I also noticed that if I set nextstate=RESUME when I do scontrol reboot ASAP the node still comes up unhealthy without NHC marking the node offline , I am still testing what exactly is happening but in my test environment I have a systemd unit file override to run NHC as a ExecStartPost so that NHC runs right after slurmd starts. It seems this patch assumes nextstate=DRAIN which might be fine given NHC will then be able to resume the node.
# /etc/systemd/system/slurmd.service.d/nhc.conf
# File managed by Puppet
[Service]
ExecStartPost=-/usr/sbin/nhc
I am on SLURM 20.11.7, and still testing this patch, but so far is a very welcome feature to NHC as we use SLURM for rolling reboots and are having issues with jobs starting after reboot before GPFS is mounted.
@hintron I was testing this patch on our NHC deployment and noticed some of the logic is ignored if I give a custom
reason=to scontrol during the reboot. We tend to do this so we can have a meaningful reason why the reboot is taking place rather than relying on the defaultReboot ASAPmessage getting set by SLURM.
I am on SLURM 20.11.7, and still testing this patch, but so far is a very welcome feature to NHC as we use SLURM for rolling reboots and are having issues with jobs starting after reboot before GPFS is mounted.
Good to hear!
This patch was originally written to target 18.08 (I believe), and we've been continually tweaking the Slurm boot logic since, so I am pleasantly surprised that it is still useful. I'm guessing that it needs to be updated a bit to solve the problem you are mentioning (though it's possible it was always flawed).
Unfortunately, I don't have the go-ahead to work on this further, so I'll have to leave further development to someone else.
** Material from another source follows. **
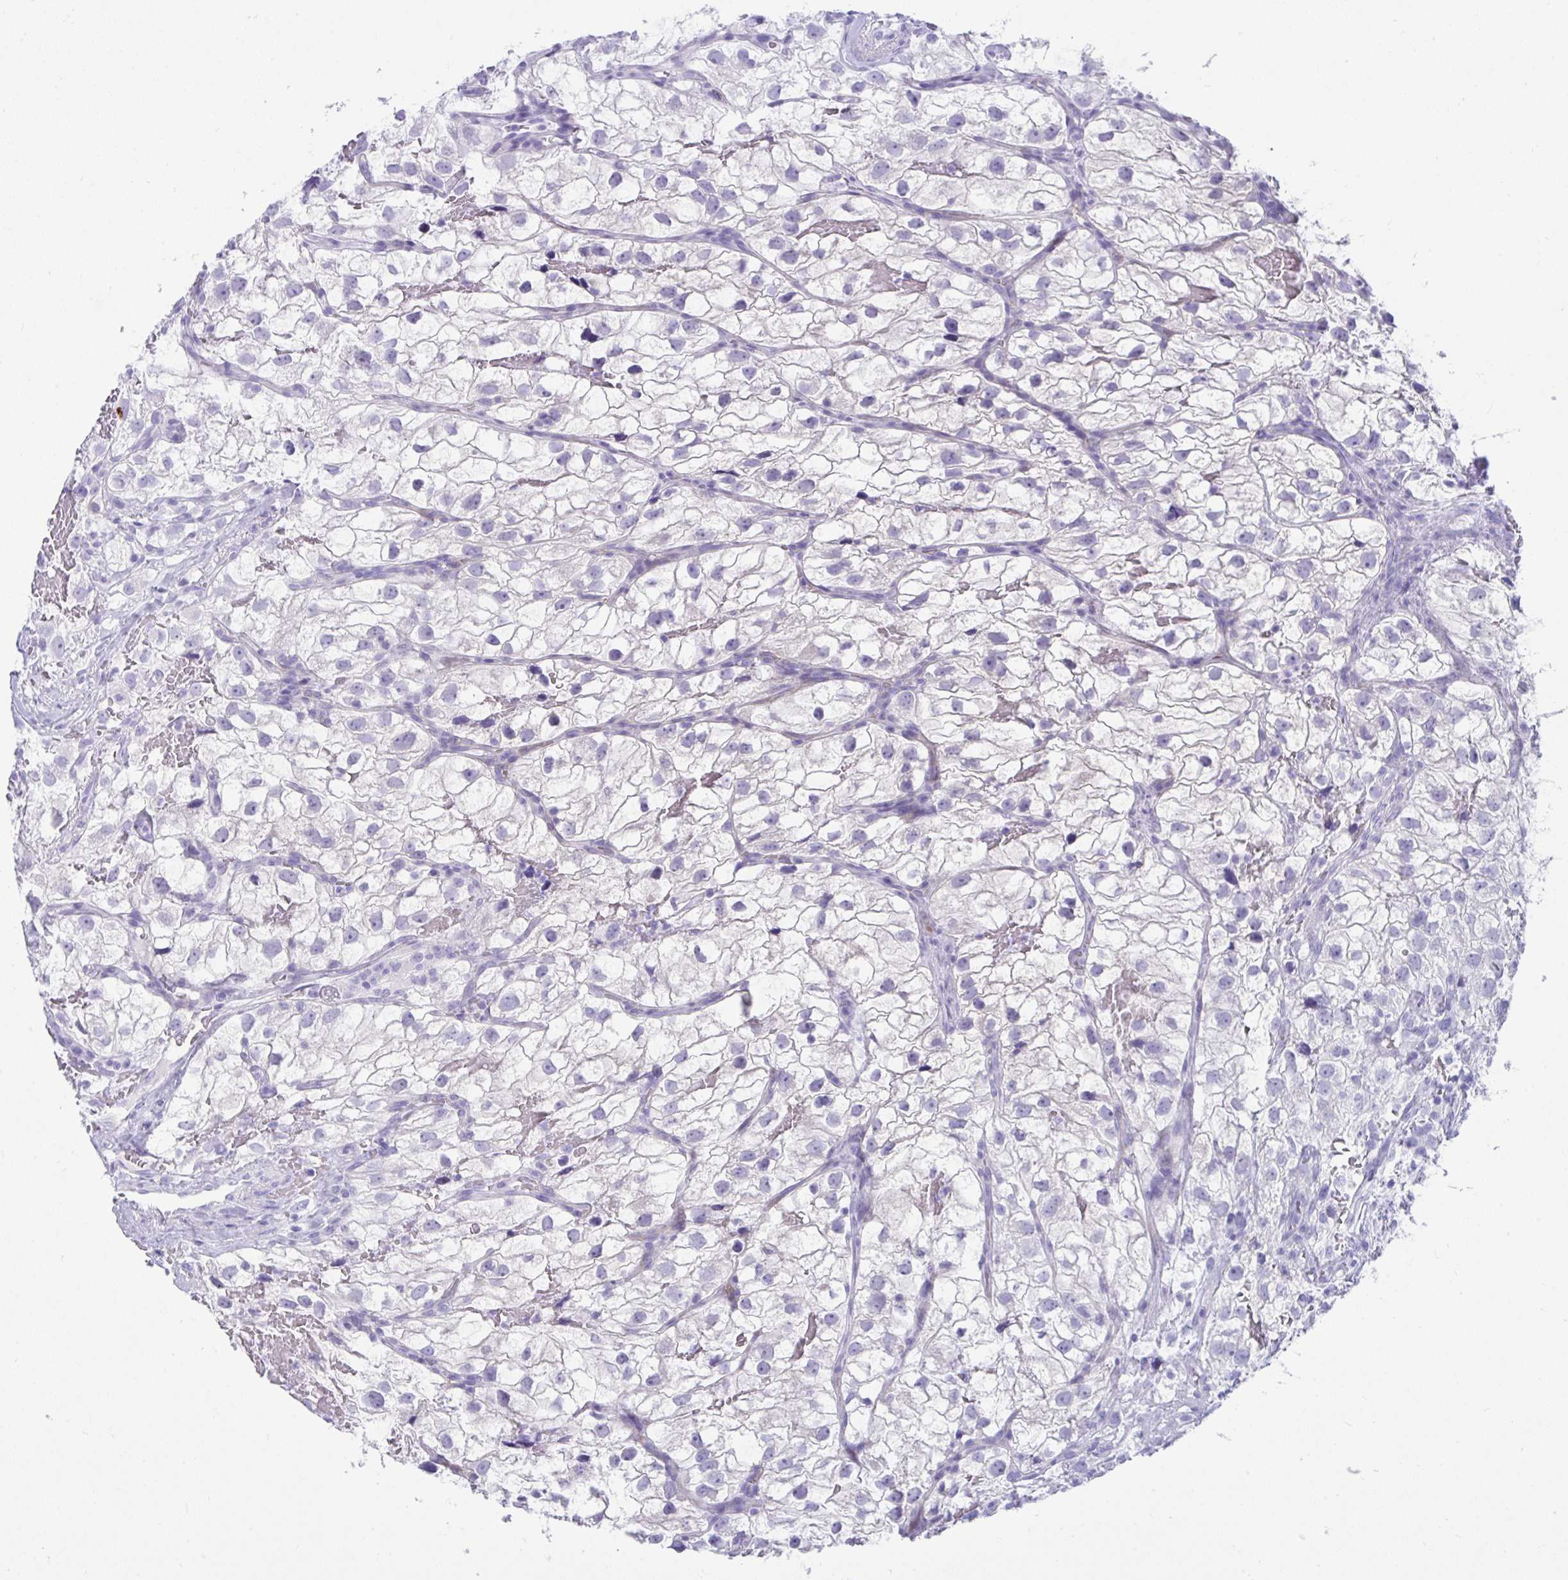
{"staining": {"intensity": "negative", "quantity": "none", "location": "none"}, "tissue": "renal cancer", "cell_type": "Tumor cells", "image_type": "cancer", "snomed": [{"axis": "morphology", "description": "Adenocarcinoma, NOS"}, {"axis": "topography", "description": "Kidney"}], "caption": "DAB (3,3'-diaminobenzidine) immunohistochemical staining of renal cancer (adenocarcinoma) displays no significant expression in tumor cells.", "gene": "PSCA", "patient": {"sex": "male", "age": 59}}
Note that 21.08 is also making some changes in node states and how they are printed out, which may affect this as well.
Aside from my minor tweak, this works with SLURM 20.11.7 by doing something like this:
scontrol reboot ASAP nextstate=down <nodes>
The default of nextstate=resume prevents this extra reboot logic from ever getting used. Also as noted previously, can't pass a reason to the reboot command, have to let the default reason be used.
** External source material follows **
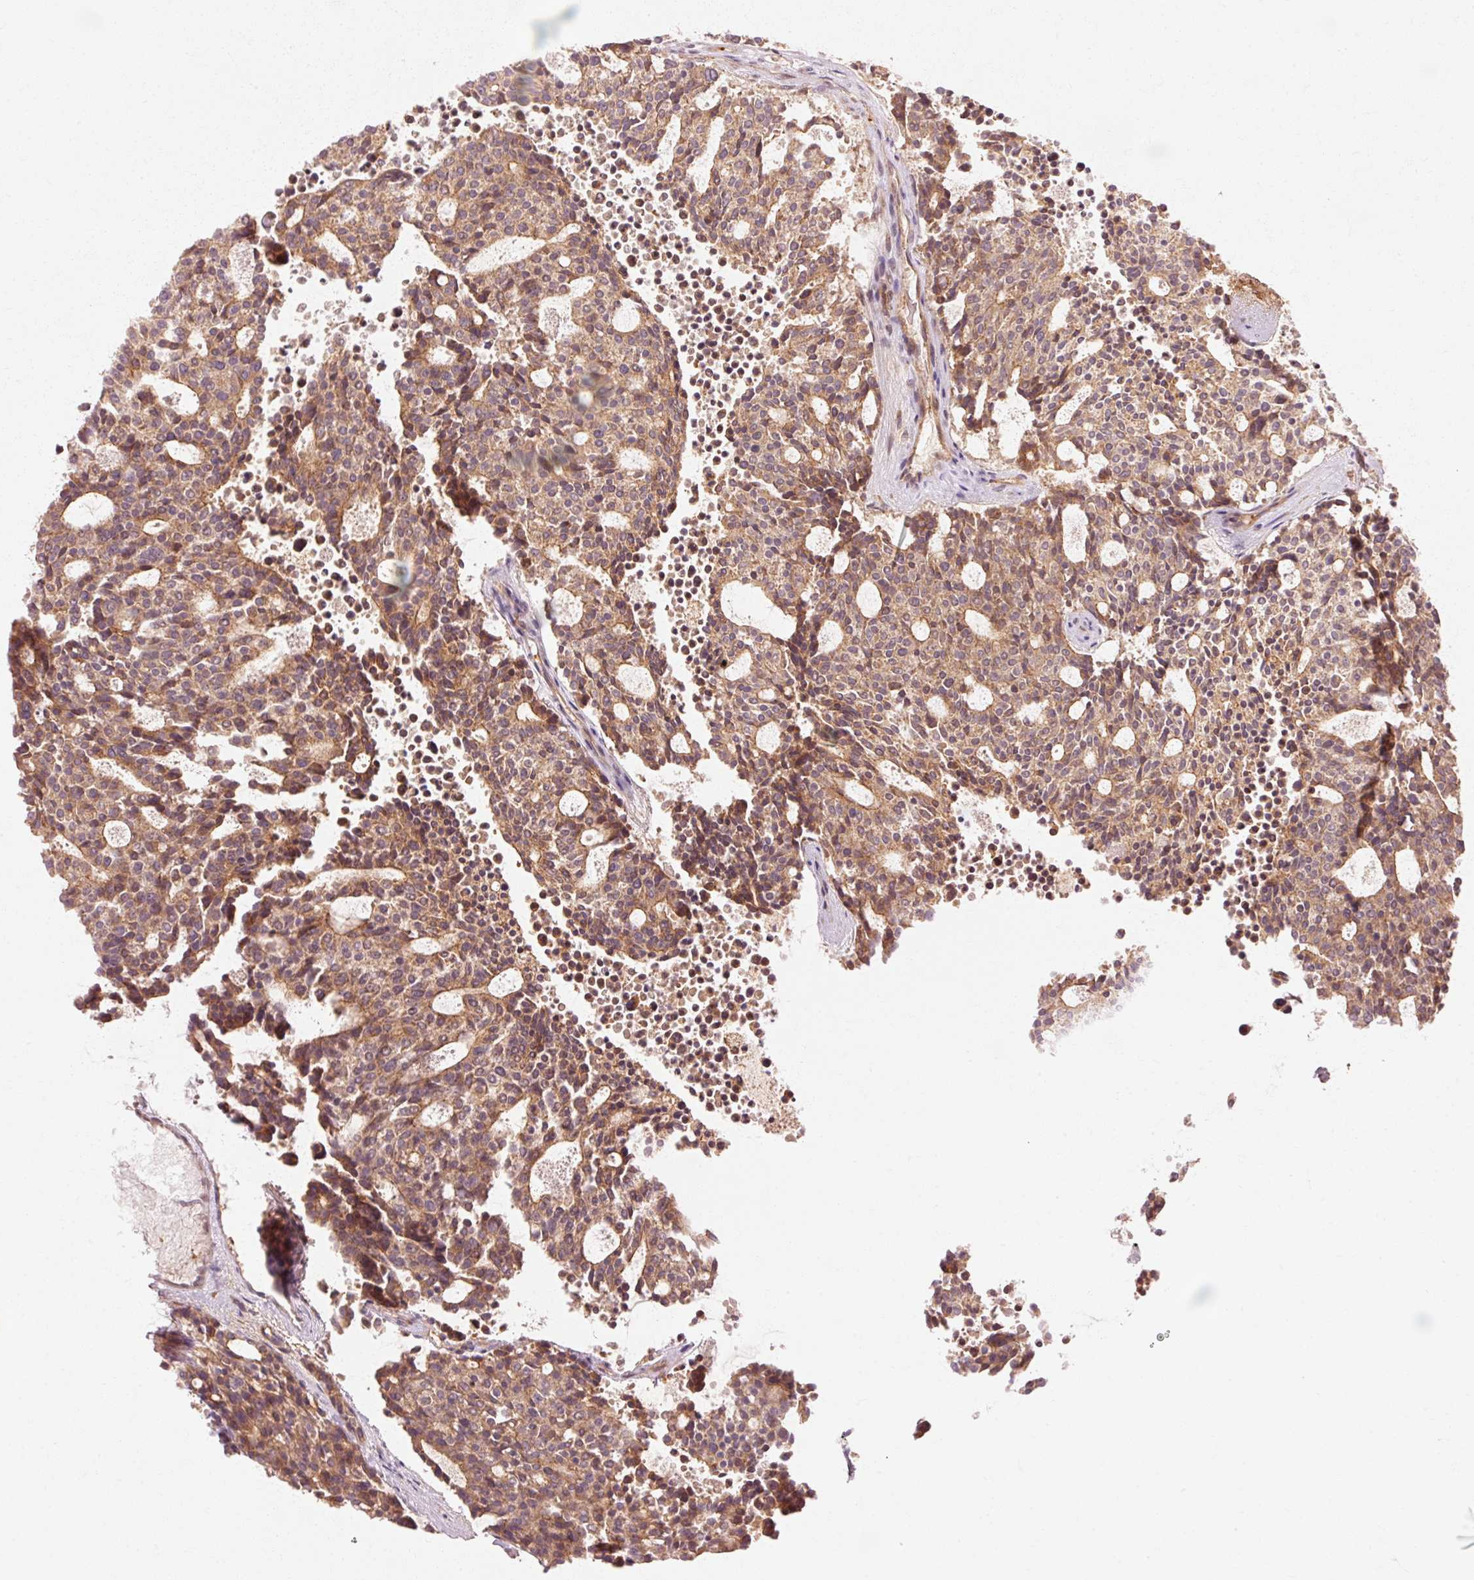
{"staining": {"intensity": "moderate", "quantity": ">75%", "location": "cytoplasmic/membranous"}, "tissue": "carcinoid", "cell_type": "Tumor cells", "image_type": "cancer", "snomed": [{"axis": "morphology", "description": "Carcinoid, malignant, NOS"}, {"axis": "topography", "description": "Pancreas"}], "caption": "Immunohistochemical staining of malignant carcinoid demonstrates moderate cytoplasmic/membranous protein expression in approximately >75% of tumor cells.", "gene": "CTNNA1", "patient": {"sex": "female", "age": 54}}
In case anyone else comes across this, another thing we had to change:
--- node-mark-offline.20210824 2021-07-30 10:45:41.518514000 -0400
+++ node-mark-offline 2021-08-24 16:17:17.380167000 -0400
@@ -73,6 +73,10 @@
echo "$0: Not offlining $HOSTNAME: Already offline with no note set."
exit 0
fi
+ if [[ "$OLD_NOTE_LEADER" == "Reboot" && "$OLD_NOTE" == "ASAP" ]]; then
+ echo "$0: Not offlining $HOSTNAME: Pending reboot."
+ exit 0
+ fi
;;
boot*)
# Offline node after reboot if vanilla `scontrol reboot` was
This avoids NHC clearing the reboot state of a node while it's pending reboot if that node has issues while waiting for the reboot. I plan to open new pull request based off this one once we've had a bit more time to thoroughly test things out.